Before I invite Saiyid Ali Naqvi Sahib to reflect upon “Adam In The Poetry And Prose Of Iqbal” it is important to introduce him to those who did not get a chance to know him. Jenab Naqvi Sahib, born in Amroha (Sub-Continent of India) and graduating in Civil Engineering from Aligarh University moved to Pakistan where he commenced his career with the Pakistan government’s Central Engineering Authority. He received field training in USA, and in 1956 was appointed Deputy Pakistan Irrigation Commissioner. He oversaw the implementation of the interim agreements between India and Pakistan on sharing the waters of Indus rivers. He was subsequently transferred to the Water Development Organization and has devoted nineteen-years of his career to large dams in Pakistan. He has held senior executive position under WAPDA in relation to the Mangla Dam, Terbela Dam, and Kalabagh Dam (a project in controversy).

In addition to authoring numerous articles on water resources issues, Naqvi Sahib, a cousin of the great artist Sadequain, is devoted to Urdu and Persian poetry. Among other expressions of his poetic interests, he has written papers and articles on Ghalib and Iqbal. He is compiling a set of his own Urdu poetry for publication for which we are all waiting excitedly.

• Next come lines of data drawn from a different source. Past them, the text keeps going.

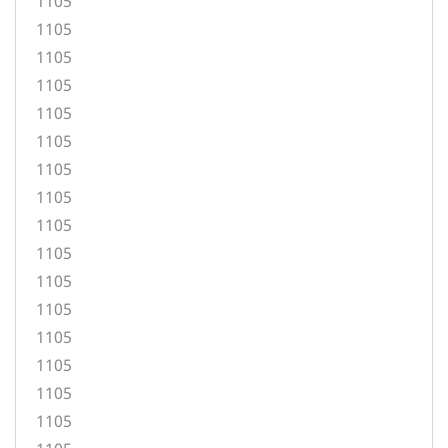
1105
1105
1105
1105
1105
1105
1105
1105
1105
1105
1105
1105
1105
1105
1105
1105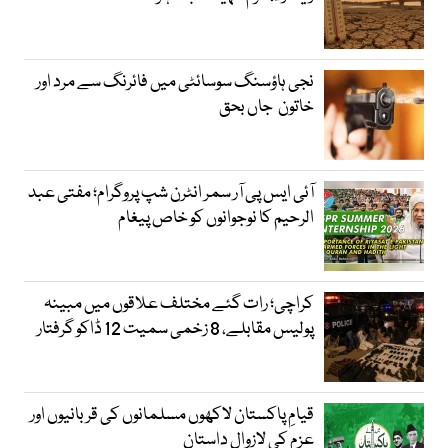
نجی ہاؤسنگ سوسائٹی میں فائرنگ سے مرد اور
خاتون جاں بحق
آئی ایس پی آر سمر انٹرن شپ پروگرام؛ مفتی عبد
الرحیم کا نوجوانوں کو خاص پیغام
کراچی؛ رات گئے مختلف علاقوں میں مبینہ
پولیس مقابلے، 8 زخمی سمیت 12 ڈاکو گرفتار
قیامِ پاکستان لاکھوں مسلمانوں کی قربانیوں اور
عزم کی لازوال داستان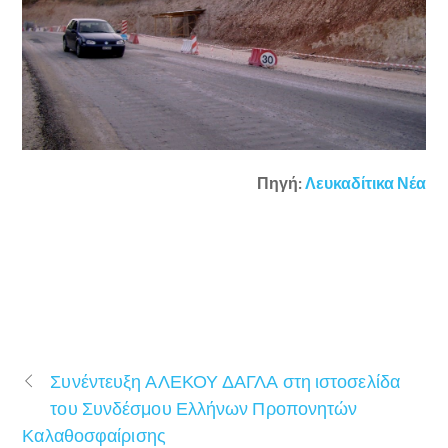
Πηγή:
Λευκαδίτικα Νέα
Συνέντευξη ΑΛΕΚΟΥ ΔΑΓΛΑ στη ιστοσελίδα
του Συνδέσμου Ελλήνων Προπονητών
Καλαθοσφαίρισης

Oxford University Press has recently published, Saiyid Ali Naqvi Sahib’s 800 pages magnum opus, Indus Waters and Social Change: The Evolution and Transition of Agrarian Society in Pakistan, which I have graciously received through Brother Noor Salik Sahib. This book is not only a wealth of knowledge on water resources and a history of Indus river by an engineer, it is a book of geography, philosophy of history, sociology, politics, literature, and many other ethos of the sub-continent of India. This great work is adorned with the verses of Ghalib, Iqbal and Faiz from beginning to the end. Interestingly Naqvi Sahib in the 14th chapter “Harnessing The Indus Waters (1961-80) where the rule of Generals starts in Pakistan, has cited a quote by Charles Dickens, “It was the best of times, it was the worst of times, it was the season of light, it was the season of darkness, it was the spring of hope, it was the winter of despair.”  Naqvi Sahib brings this great work to an end with three lines of Faiz Ahmed Faiz:

Abhi girani-e-shab mein kami nahin aai              ابھی گرانئ ِ شب میں کمی نہیں آئی

Najat-e-dida-o-dil ki ghari nahin aai                   نَجاتِ دیدہ و دل کی گھڑی نہیں آئی

Chale chalo ke woh manzil abhi nahi aai            چلے چلو کہ  وہ  منزل  ابھی نہیں آئی

As we will be hearing from our respected speaker on Iqbal’s concept of Adam, I would say:

یہ جہاں لمحہ بلمحہ ہو رہا ہے نو بنو
ہر قدم منزل نئی ہے ہر نظر منظر دِگر

جیسے عالَم ہے تلاشِ آدمی میں مضطَرِب
جو ہو نقشِ آب و گِل میں نفسِ کامل مستِمَر
This world moment to moment is becoming new to newer
at every step there is a new goal, at every sight a new science
As if the universe is restlessly in search of a man [or person]
who in the figure of water and clay is a complete perfect soul
نگہِ جستجو ہے جہاں پڑے دلِ مضطرب میں تڑپ اُٹھے
یہاں ذرہ ذرہ نقاب ہے اسے دیدہ ور کی تلاش ہے
Wherever the searching eye falls a lightening rises in the restless mind and heart
here every particle of dust is cover [of hidden knowledge] which is looking for a man of vision.

 

مری فرسٹ فنگر سے کی دبے دلِ لیپ ٹاپ کلک کرے
جونہی گوگل سرچ کی ویب کھلے تو ملے وہ جسکی تلاش ہے

My first finger presses a key, [and] the heart of lap top clicks;                                         As Google search’s web opens [we] find whatever is being searched.